Last month, at age 70, I graduated from the University of Chicago. Well, sort of. I earned a certificate for completing a three-quarter, in-person course called the Leadership & Society Initiative. I spent my life with 19 strangers — some retired, some on the glide path to it — who wanted to reexamine their lives and their world to find meaning and purpose. Harvard, Stanford and Notre Dame have similar courses, and they are all growing in popularity every year. Every graduate I’ve talked to claims it was a life-changer. It was for me, too.
Going back to school was a powerful rebuke to ageism — to all the stereotypes about “old” people that creep into our language and thinking. We have the vision, the drive and the skills to not only change our own lives, but also to help bring meaningful change for the generations to come. Seats on corporate or social sector boards are fine, but we can do more to address societal problems with skills, energy and passion.
The only thing we don’t have is infinite amounts of time. Nobody does.
My classmates and I completed more than 250 hours of graduate-level coursework that opened up our minds and challenged our preconceived notions about ourselves and the world. We read the writings of ancient philosophers, radical proposals for changes to the philanthropic sector and dense academic research on virtually everything and learned about global security threats. We listened to a Nobel laureate in economics, who had a sly sense of humor and indecipherable charts, and a professor who went undercover in hostess bars in Vietnam to understand the murky world between legal and illegal flows of funds.

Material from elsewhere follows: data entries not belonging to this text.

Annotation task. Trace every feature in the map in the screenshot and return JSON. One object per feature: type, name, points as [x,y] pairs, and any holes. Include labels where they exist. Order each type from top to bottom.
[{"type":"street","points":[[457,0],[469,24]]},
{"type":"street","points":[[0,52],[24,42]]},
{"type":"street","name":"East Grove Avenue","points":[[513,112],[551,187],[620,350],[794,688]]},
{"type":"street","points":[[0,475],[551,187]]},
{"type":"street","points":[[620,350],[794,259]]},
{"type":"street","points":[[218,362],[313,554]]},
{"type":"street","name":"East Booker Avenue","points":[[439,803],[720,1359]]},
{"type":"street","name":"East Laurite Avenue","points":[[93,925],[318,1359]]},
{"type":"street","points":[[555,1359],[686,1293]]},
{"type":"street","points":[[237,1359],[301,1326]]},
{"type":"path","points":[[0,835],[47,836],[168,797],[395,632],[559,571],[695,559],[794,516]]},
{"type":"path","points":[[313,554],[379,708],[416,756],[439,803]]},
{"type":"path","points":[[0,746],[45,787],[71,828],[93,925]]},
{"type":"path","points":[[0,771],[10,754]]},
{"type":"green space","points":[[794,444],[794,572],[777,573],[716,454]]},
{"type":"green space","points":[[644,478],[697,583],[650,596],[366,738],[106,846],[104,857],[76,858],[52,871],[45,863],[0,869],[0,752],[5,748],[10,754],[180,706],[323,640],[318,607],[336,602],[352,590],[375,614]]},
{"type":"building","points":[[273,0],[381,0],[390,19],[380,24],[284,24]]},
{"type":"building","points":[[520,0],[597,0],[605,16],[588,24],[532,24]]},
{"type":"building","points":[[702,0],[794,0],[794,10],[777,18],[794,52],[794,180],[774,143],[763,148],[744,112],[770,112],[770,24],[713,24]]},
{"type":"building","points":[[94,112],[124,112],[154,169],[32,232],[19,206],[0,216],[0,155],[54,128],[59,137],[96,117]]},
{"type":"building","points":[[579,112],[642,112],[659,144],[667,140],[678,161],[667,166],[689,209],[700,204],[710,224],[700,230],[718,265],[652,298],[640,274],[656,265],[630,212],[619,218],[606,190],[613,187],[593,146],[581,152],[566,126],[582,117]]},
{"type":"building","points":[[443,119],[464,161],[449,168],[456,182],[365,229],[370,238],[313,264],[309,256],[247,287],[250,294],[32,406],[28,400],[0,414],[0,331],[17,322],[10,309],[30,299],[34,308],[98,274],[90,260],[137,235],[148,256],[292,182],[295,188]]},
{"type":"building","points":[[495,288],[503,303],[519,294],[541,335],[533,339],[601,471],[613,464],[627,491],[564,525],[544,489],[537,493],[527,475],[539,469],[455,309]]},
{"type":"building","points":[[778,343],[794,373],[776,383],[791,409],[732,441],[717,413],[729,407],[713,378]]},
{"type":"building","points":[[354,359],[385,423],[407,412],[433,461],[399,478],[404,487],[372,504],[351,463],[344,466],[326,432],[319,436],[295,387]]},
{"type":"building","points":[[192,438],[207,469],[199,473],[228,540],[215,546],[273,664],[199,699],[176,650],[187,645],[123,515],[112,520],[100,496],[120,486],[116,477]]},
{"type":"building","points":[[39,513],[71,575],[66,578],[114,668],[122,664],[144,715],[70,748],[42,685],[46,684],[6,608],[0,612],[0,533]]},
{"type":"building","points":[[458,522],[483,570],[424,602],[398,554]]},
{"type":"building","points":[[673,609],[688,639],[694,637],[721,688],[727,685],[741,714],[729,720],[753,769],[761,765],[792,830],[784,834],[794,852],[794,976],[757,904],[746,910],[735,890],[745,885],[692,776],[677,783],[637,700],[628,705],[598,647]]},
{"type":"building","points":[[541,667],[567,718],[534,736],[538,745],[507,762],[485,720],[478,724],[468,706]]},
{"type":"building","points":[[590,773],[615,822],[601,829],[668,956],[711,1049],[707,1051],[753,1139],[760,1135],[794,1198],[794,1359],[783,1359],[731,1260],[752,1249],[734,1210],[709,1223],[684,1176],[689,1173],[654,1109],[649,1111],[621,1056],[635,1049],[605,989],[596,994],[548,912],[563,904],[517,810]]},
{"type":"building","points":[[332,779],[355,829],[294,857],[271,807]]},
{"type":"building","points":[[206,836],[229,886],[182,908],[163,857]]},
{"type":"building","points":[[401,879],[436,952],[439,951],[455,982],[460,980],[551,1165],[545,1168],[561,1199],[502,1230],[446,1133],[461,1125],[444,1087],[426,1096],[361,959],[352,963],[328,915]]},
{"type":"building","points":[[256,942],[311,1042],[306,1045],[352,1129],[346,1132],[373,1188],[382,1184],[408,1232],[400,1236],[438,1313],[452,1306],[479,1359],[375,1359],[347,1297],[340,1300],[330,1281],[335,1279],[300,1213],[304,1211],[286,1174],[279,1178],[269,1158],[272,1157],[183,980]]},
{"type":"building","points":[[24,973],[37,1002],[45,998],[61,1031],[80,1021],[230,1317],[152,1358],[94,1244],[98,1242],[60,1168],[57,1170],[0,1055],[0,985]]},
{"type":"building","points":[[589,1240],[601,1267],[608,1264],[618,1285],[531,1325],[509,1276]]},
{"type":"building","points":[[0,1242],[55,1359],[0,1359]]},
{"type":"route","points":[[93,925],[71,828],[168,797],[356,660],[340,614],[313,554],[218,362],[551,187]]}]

We graduated with ambitious projects that we created. They address small pieces of intractable issues, often using technology or focused on children. We will be re-imagining education, literacy, health care, work skills and employment, food insecurity, retirement, the relationship between wealthy universities and the poor neighborhoods that surround them and the funding mechanism for anti-violence programs. Now, with time and perspective, we are fully committed to designing and leading change in the sector of our choosing.
This is not a competition between us retirees and Gen Zers for jobs. Instead, we want to use our superpowers for good — we have hard-won wisdom and experience, executive and managerial skills, and strategy. We have the luxury of time and resources to get things done — it’s tough to change the world when you also have a day job.
Boomers have power. Our voting demographic is as large as 18- to 27-year-olds, but we show up and vote more consistently. Boomers have wealth that is expected to transfer more than $70 trillion in the next 20 years to Gen Xers, millennials and Gen Zers. Billions more will be given to charity, a powerful economic infusion of resources independent of government control.
Some boomers tend to play the short game: Why should I care about public education? I haven’t had a kid in school for decades. Why should I worry about health care? I have Medicare. Why should I worry about climate change? I’ll be dead.
But then there’s the long game — creating a legacy that paves the way for another “greatest generation” and not the one in which we have trashed it all by caring just for ourselves and just in the moment.
As a country, we find ourselves dividing into more and more factions, often ridiculing each other based on stereotypes, making up some memes and snappy names and watching the fun begin.
This is stupid. Whenever we ridicule a group or diminish them, we intensify tribalism — to our detriment. We also forget that such behavior can come back around with unintended consequences.
But generations do not need to be at odds. As my classmates listened and learned from 20-somethings, we emerged energized and ready to do that in real life. Together, we absolutely can get big things done.
Two things I’ve learned: First, if you’re retired or approaching it and thinking of taking a big leap to find new purpose, have no fear of failure, except failing to try. There’s no human resources department for retirees: no educational benefits, no paid leave, no sabbaticals. If we want something life-changing, that’s on us.
And I’ve also learned that ageism is a bias against your future self. Everyone is aging, and nobody is getting younger. It happens faster than you think. Beware.
Elizabeth Heller Allen just completed the Leadership & Society Initiative course, plus nine months of graduate school attending classes with 20- and 30-year-olds. She is also a graduate of Northwestern University’s Medill School of Journalism.